▼
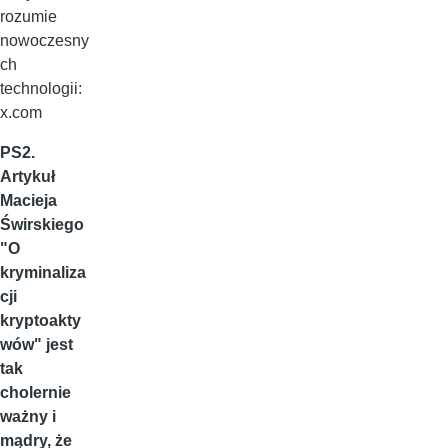
rozumie
nowoczesny
ch
technologii:
x.com
PS2.
Artykuł
Macieja
Świrskiego
"O
kryminaliza
cji
kryptoakty
wów" jest
tak
cholernie
ważny i
mądry, że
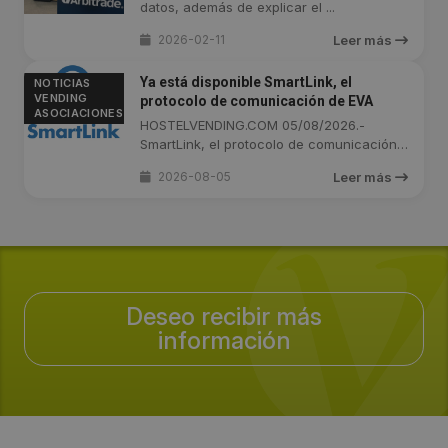
datos, además de explicar el ...
2026-02-11
Leer más
Ya está disponible SmartLink, el
NOTICIAS
VENDING
protocolo de comunicación de EVA
ASOCIACIONES
HOSTELVENDING.COM 05/08/2026.-
SmartLink, el protocolo de comunicación
...
2026-08-05
Leer más
Deseo recibir más
información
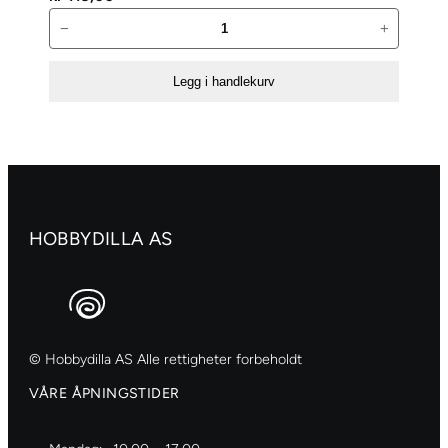
Jeanine’s
−
+
Art
Dies
Legg i handlekurv
–
Poinsettia
Border
antall
HOBBYDILLA AS
© Hobbydilla AS Alle rettigheter forbeholdt
VÅRE ÅPNINGSTIDER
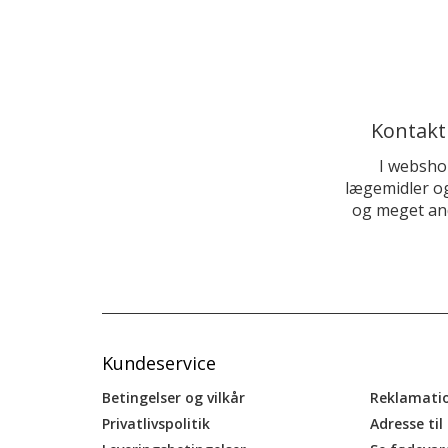
Kontakt
I websho
lægemidler og
og meget and
Kundeservice
Betingelser og vilkår
Reklamati
Privatlivspolitik
Adresse til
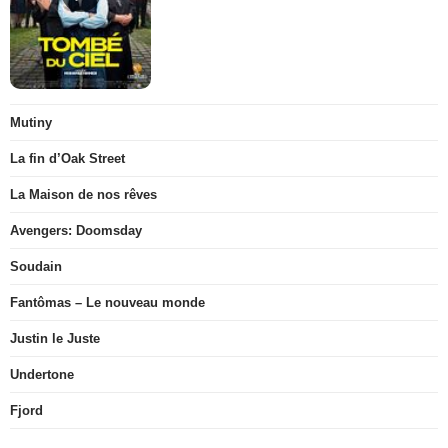
Mutiny
La fin d’Oak Street
La Maison de nos rêves
Avengers: Doomsday
Soudain
Fantômas – Le nouveau monde
Justin le Juste
Undertone
Fjord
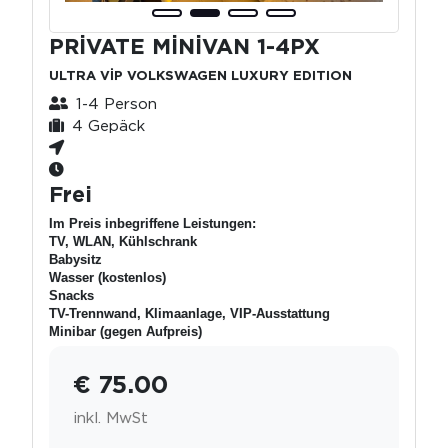
PRİVATE MİNİVAN 1-4PX
ULTRA VİP VOLKSWAGEN LUXURY EDITION
1-4 Person
4 Gepäck
Frei
Im Preis inbegriffene Leistungen:
TV, WLAN, Kühlschrank
Babysitz
Wasser (kostenlos)
Snacks
TV-Trennwand, Klimaanlage, VIP-Ausstattung
Minibar (gegen Aufpreis)
€ 75.00
inkl. MwSt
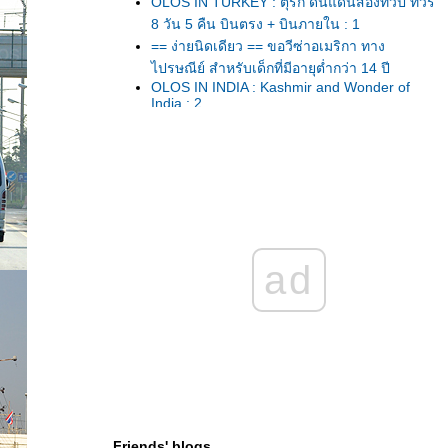
OLOS IN TURKEY : ตุรกี ดินแดนสองทวีป ทัวร์
8 วัน 5 คืน บินตรง + บินภายใน : 1
== ง่ายนิดเดียว == ขอวีซ่าอเมริกา ทาง
ไปรษณีย์ สำหรับเด็กที่มีอายุต่ำกว่า 14 ปี
OLOS IN INDIA : Kashmir and Wonder of
India : 2
OLOS IN INDIA : Kashmir and Wonder of
India : 1
It’s Happened to be a closet. /23
สัมผัสมนต์เสน่ห์เมืองโบราณเฟิ่งหวง เสียวสุด
ทรวงบนทางเดินกระจกที่จางเจียเจี้ย กลับเบบเพ
ลียๆที่ฉางซา
OLOS in KORAT ... ไหว้พระ 9 วัด ในเมือง
คราช ... ขอพรรับปีใหม่ 2559
ad
สัมผัสความสุขของการพักผ่อน และอาหารชั้น
เลิศ ที่ Le Meridien Suvarnabhumi, Bangkok
Golf Resort & Spa
U.S.A.2015 ขับรถเที่ยว 8 อุทยานแห่งชาติใน
เวสท์อเมริกา เพลิดเพลินไปกับสีสันของดอกไม้
ป่าในฤดูร้อน - 3
U.S.A.2015 ขับรถเที่ยว 8 อุทยานแห่งชาติใน
เวสท์อเมริกา เพลิดเพลินไปกับสีสันของดอกไม้
Friends' blogs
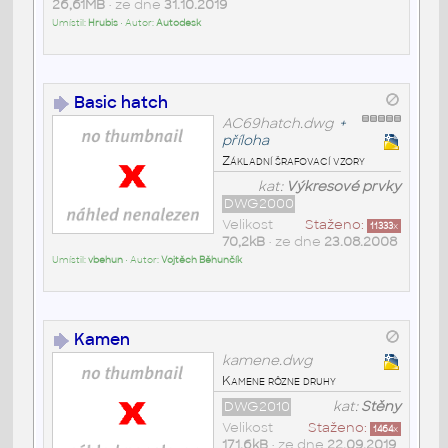
26,61MB
• ze dne
31.10.2019
Umístil:
Hrubis
• Autor:
Autodesk
Basic hatch
AC69hatch.dwg
+
příloha
Základní šrafovací vzory
kat:
Výkresové prvky
DWG2000
Velikost
Staženo:
11333
x
70,2kB
• ze dne
23.08.2008
Umístil:
vbehun
• Autor:
Vojtěch Běhunčík
Kamen
kamene.dwg
Kamene rôzne druhy
DWG2010
kat:
Stěny
Velikost
Staženo:
1464
x
171,6kB
• ze dne
22.09.2019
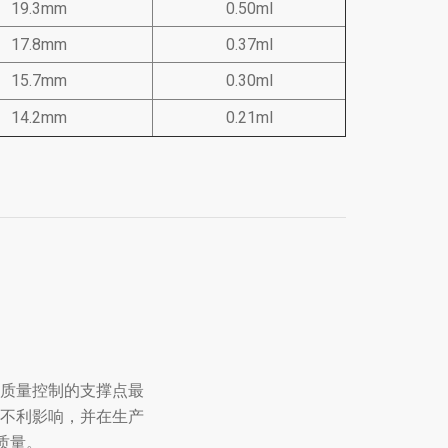
19.3mm
0.50ml
17.8mm
0.37ml
15.7mm
0.30ml
14.2mm
0.21ml
质量控制的支撑点最
不利影响，并在生产
质量。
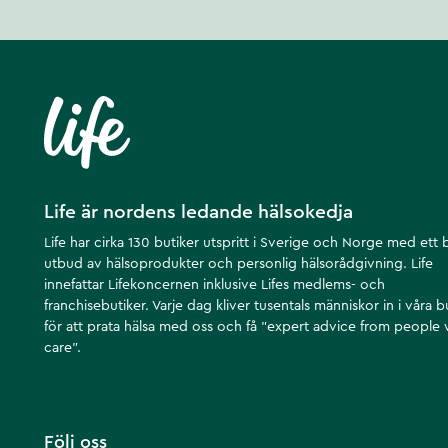
Life är nordens ledande hälsokedja
Life har cirka 130 butiker utspritt i Sverige och Norge med ett 
utbud av hälsoprodukter och personlig hälsorådgivning. Life
innefattar Lifekoncernen inklusive Lifes medlems- och
franchisebutiker. Varje dag kliver tusentals människor in i våra b
för att prata hälsa med oss och få ”expert advice from people
care”.
Följ oss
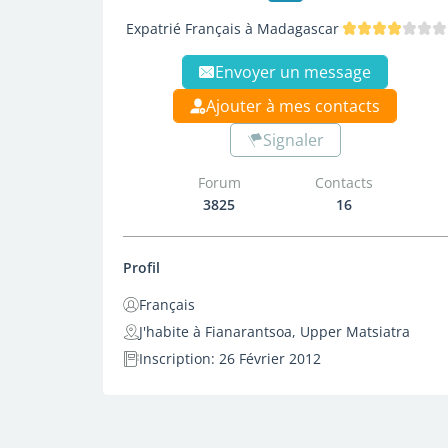
Expatrié Français à Madagascar
Envoyer un message
Ajouter à mes contacts
Signaler
Forum
Contacts
3825
16
Profil
Français
J'habite à Fianarantsoa, Upper Matsiatra
Inscription: 26 Février 2012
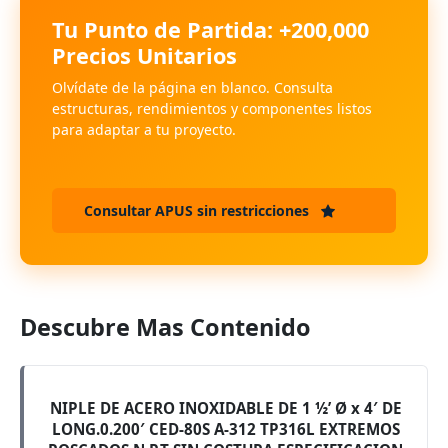
Tu Punto de Partida: +200,000
Precios Unitarios
Olvídate de la página en blanco. Consulta
estructuras, rendimientos y componentes listos
para adaptar a tu proyecto.
Consultar APUS sin restricciones
Descubre Mas Contenido
NIPLE DE ACERO INOXIDABLE DE 1 ½’ Ø x 4′ DE
LONG.0.200′ CED-80S A-312 TP316L EXTREMOS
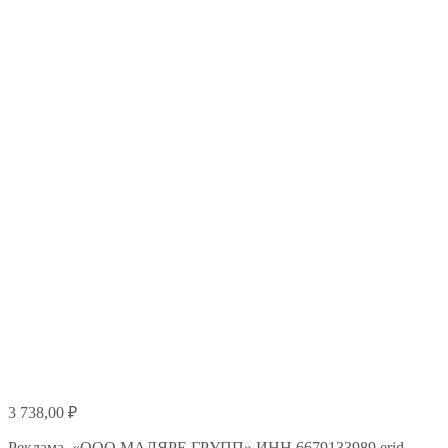
3 738,00
₽
Реклама. «ООО МАЛЯРЕ ГРУПП» ИНН 6679133989 erid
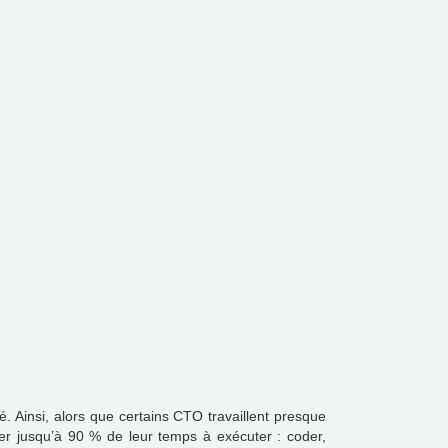
. Ainsi, alors que certains CTO travaillent presque
er jusqu’à 90 % de leur temps à exécuter : coder,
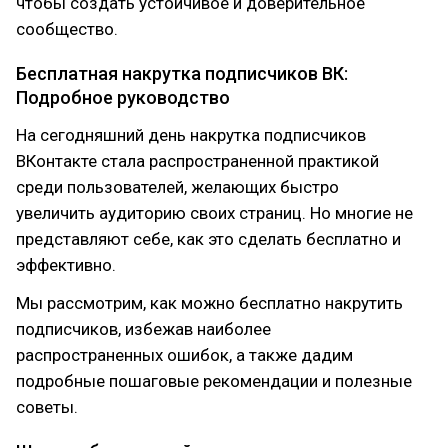
чтобы создать устойчивое и доверительное
сообщество.
Бесплатная накрутка подписчиков ВК:
Подробное руководство
На сегодняшний день накрутка подписчиков
ВКонтакте стала распространенной практикой
среди пользователей, желающих быстро
увеличить аудиторию своих страниц. Но многие не
представляют себе, как это сделать бесплатно и
эффективно.
Мы рассмотрим, как можно бесплатно накрутить
подписчиков, избежав наиболее
распространенных ошибок, а также дадим
подробные пошаговые рекомендации и полезные
советы.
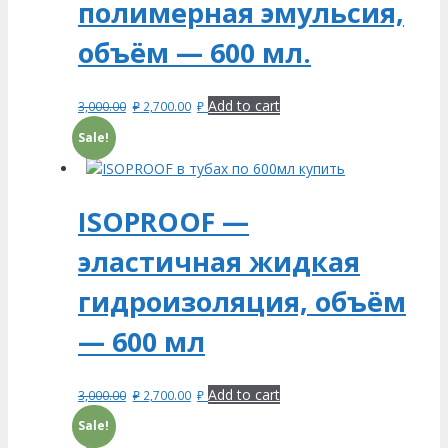
полимерная эмульсия,
объём — 600 мл.
Add to cart
3,000.00
₽
2,700.00
₽
Sale!
ISOPROOF —
эластичная жидкая
гидроизоляция, объём
— 600 мл
Add to cart
3,000.00
₽
2,700.00
₽
Sale!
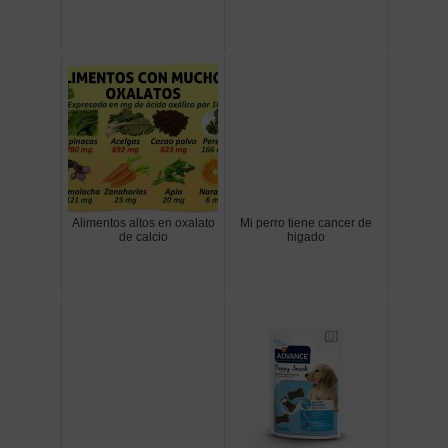
Alimentos altos en oxalato
Mi perro tiene cancer de
de calcio
higado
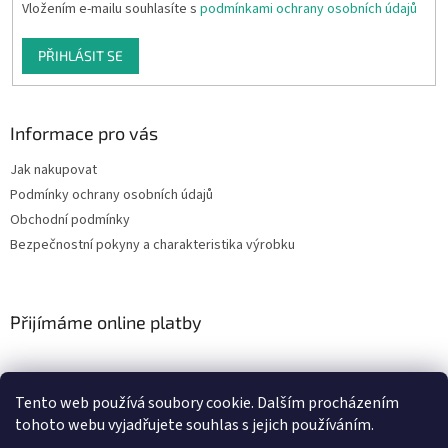
Vložením e-mailu souhlasíte s
podmínkami ochrany osobních údajů
PŘIHLÁSIT SE
Informace pro vás
Jak nakupovat
Podmínky ochrany osobních údajů
Obchodní podmínky
Bezpečnostní pokyny a charakteristika výrobku
Přijímáme online platby
Tento web používá soubory cookie. Dalším procházením
tohoto webu vyjadřujete souhlas s jejich používáním.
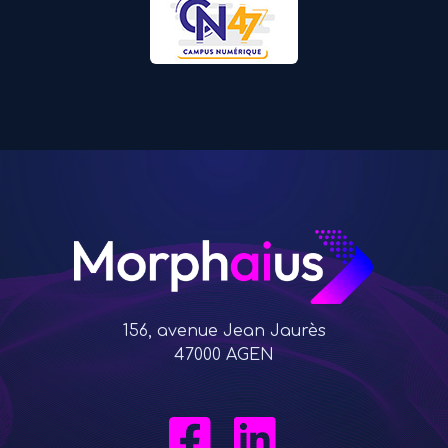
156, avenue Jean Jaurès
47000 AGEN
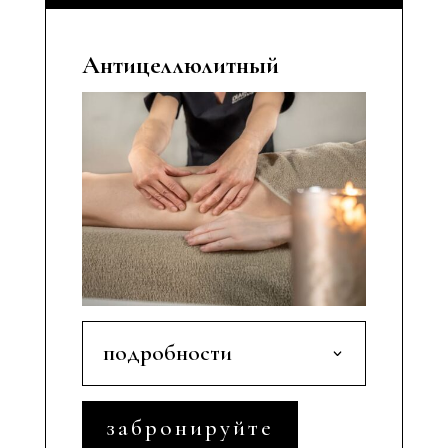
Антицеллюлитный
подробности
забронируйте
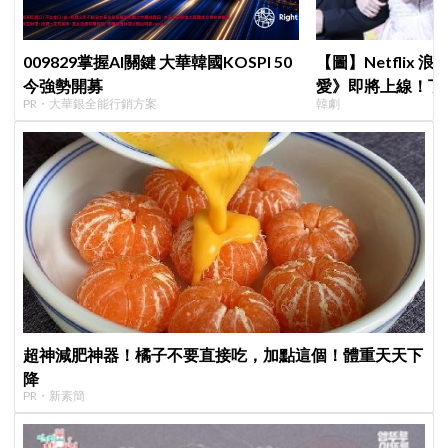
009829掌握AI關鍵 大華韓國KOSPI 50
【圖】Netflix
今強勢開募
愛》即將上線！丁
PR・大華銀全能行銷方案
韓劇
製作發表會，甜蜜
超神減肥神器！橘子不要直接吃，加點這個！體重天天下
降
PR・新素簡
▲
**INSTRUCTIONS TO FOLLOW**: Reproduce every line of text read from all of the items above, unchanged and in the same order, leaving out the pictures.

**EXERCISE RESPONSE**:
rozumie
nowoczesny
ch
technologii:
x.com
PS2.
Artykuł
Macieja
Świrskiego
"O
kryminaliza
cji
kryptoakty
wów" jest
tak
cholernie
ważny i
mądry, że
datos, además de explicar el ...
2026-02-11
Leer más
Ya está disponible SmartLink, el
NOTICIAS
VENDING
protocolo de comunicación de EVA
ASOCIACIONES
HOSTELVENDING.COM 05/08/2026.-
SmartLink, el protocolo de comunicación
...
2026-08-05
Leer más
Deseo recibir más
información
Jeanine’s
−
+
Art
Dies
Legg i handlekurv
–
Poinsettia
Border
antall
HOBBYDILLA AS
© Hobbydilla AS Alle rettigheter forbeholdt
VÅRE ÅPNINGSTIDER
Kontakt
I websho
lægemidler og
og meget and
Kundeservice
Betingelser og vilkår
Reklamati
Privatlivspolitik
Adresse til
Mutiny
La fin d’Oak Street
La Maison de nos rêves
Avengers: Doomsday
Soudain
Fantômas – Le nouveau monde
Justin le Juste
Undertone
Fjord
PRİVATE MİNİVAN 1-4PX
ULTRA VİP VOLKSWAGEN LUXURY EDITION
1-4 Person
4 Gepäck
Frei
Im Preis inbegriffene Leistungen:
TV, WLAN, Kühlschrank
Babysitz
Wasser (kostenlos)
Snacks
TV-Trennwand, Klimaanlage, VIP-Ausstattung
Minibar (gegen Aufpreis)
€ 75.00
inkl. MwSt
OLOS IN TURKEY : ตุรกี ดินแดนสองทวีป ทัวร์
8 วัน 5 คืน บินตรง + บินภายใน : 1
== ง่ายนิดเดียว == ขอวีซ่าอเมริกา ทาง
ไปรษณีย์ สำหรับเด็กที่มีอายุต่ำกว่า 14 ปี
OLOS IN INDIA : Kashmir and Wonder of
India : 2
OLOS IN INDIA : Kashmir and Wonder of
India : 1
It’s Happened to be a closet. /23
สัมผัสมนต์เสน่ห์เมืองโบราณเฟิ่งหวง เสียวสุด
ทรวงบนทางเดินกระจกที่จางเจียเจี้ย กลับเบบเพ
ลียๆที่ฉางซา
OLOS in KORAT ... ไหว้พระ 9 วัด ในเมือง
คราช ... ขอพรรับปีใหม่ 2559
ad
สัมผัสความสุขของการพักผ่อน และอาหารชั้น
เลิศ ที่ Le Meridien Suvarnabhumi, Bangkok
Golf Resort & Spa
U.S.A.2015 ขับรถเที่ยว 8 อุทยานแห่งชาติใน
เวสท์อเมริกา เพลิดเพลินไปกับสีสันของดอกไม้
ป่าในฤดูร้อน - 3
U.S.A.2015 ขับรถเที่ยว 8 อุทยานแห่งชาติใน
เวสท์อเมริกา เพลิดเพลินไปกับสีสันของดอกไม้
Friends' blogs
26,61MB
• ze dne
31.10.2019
Umístil:
Hrubis
• Autor:
Autodesk
Basic hatch
AC69hatch.dwg
+
příloha
Základní šrafovací vzory
kat:
Výkresové prvky
DWG2000
Velikost
Staženo:
11333
x
70,2kB
• ze dne
23.08.2008
Umístil:
vbehun
• Autor:
Vojtěch Běhunčík
Kamen
kamene.dwg
Kamene rôzne druhy
DWG2010
kat:
Stěny
Velikost
Staženo:
1464
x
171,6kB
• ze dne
22.09.2019
19.3mm
0.50ml
17.8mm
0.37ml
15.7mm
0.30ml
14.2mm
0.21ml
质量控制的支撑点最
不利影响，并在生产
质量。
Life är nordens ledande hälsokedja
Life har cirka 130 butiker utspritt i Sverige och Norge med ett 
utbud av hälsoprodukter och personlig hälsorådgivning. Life
innefattar Lifekoncernen inklusive Lifes medlems- och
franchisebutiker. Varje dag kliver tusentals människor in i våra b
för att prata hälsa med oss och få ”expert advice from people
care”.
Följ oss
Expatrié Français à Madagascar
Envoyer un message
Ajouter à mes contacts
Signaler
Forum
Contacts
3825
16
Profil
Français
J'habite à Fianarantsoa, Upper Matsiatra
Inscription: 26 Février 2012
Tu Punto de Partida: +200,000
Precios Unitarios
Olvídate de la página en blanco. Consulta
estructuras, rendimientos y componentes listos
para adaptar a tu proyecto.
Consultar APUS sin restricciones
Descubre Mas Contenido
NIPLE DE ACERO INOXIDABLE DE 1 ½’ Ø x 4′ DE
LONG.0.200′ CED-80S A-312 TP316L EXTREMOS
3 738,00
₽
Реклама. «ООО МАЛЯРЕ ГРУПП» ИНН 6679133989 erid
. Ainsi, alors que certains CTO travaillent presque
er jusqu’à 90 % de leur temps à exécuter : coder,
чтобы создать устойчивое и доверительное
сообщество.
Бесплатная накрутка подписчиков ВК:
Подробное руководство
На сегодняшний день накрутка подписчиков
ВКонтакте стала распространенной практикой
среди пользователей, желающих быстро
увеличить аудиторию своих страниц. Но многие не
представляют себе, как это сделать бесплатно и
эффективно.
Мы рассмотрим, как можно бесплатно накрутить
подписчиков, избежав наиболее
распространенных ошибок, а также дадим
подробные пошаговые рекомендации и полезные
советы.
полимерная эмульсия,
объём — 600 мл.
Add to cart
3,000.00
₽
2,700.00
₽
Sale!
ISOPROOF —
эластичная жидкая
гидроизоляция, объём
— 600 мл
Add to cart
3,000.00
₽
2,700.00
₽
Sale!
Alimentos altos en oxalato
Mi perro tiene cancer de
de calcio
higado
Vložením e-mailu souhlasíte s
podmínkami ochrany osobních údajů
PŘIHLÁSIT SE
Informace pro vás
Jak nakupovat
Podmínky ochrany osobních údajů
Obchodní podmínky
Bezpečnostní pokyny a charakteristika výrobku
Přijímáme online platby
Tento web používá soubory cookie. Dalším procházením
tohoto webu vyjadřujete souhlas s jejich používáním.
156, avenue Jean Jaurès
47000 AGEN
Антицеллюлитный
подробности
забронируйте
009829掌握AI關鍵 大華韓國KOSPI 50
【圖】Netflix
今強勢開募
愛》即將上線！丁
PR・大華銀全能行銷方案
韓劇
製作發表會，甜蜜
超神減肥神器！橘子不要直接吃，加點這個！體重天天下
降
PR・新素簡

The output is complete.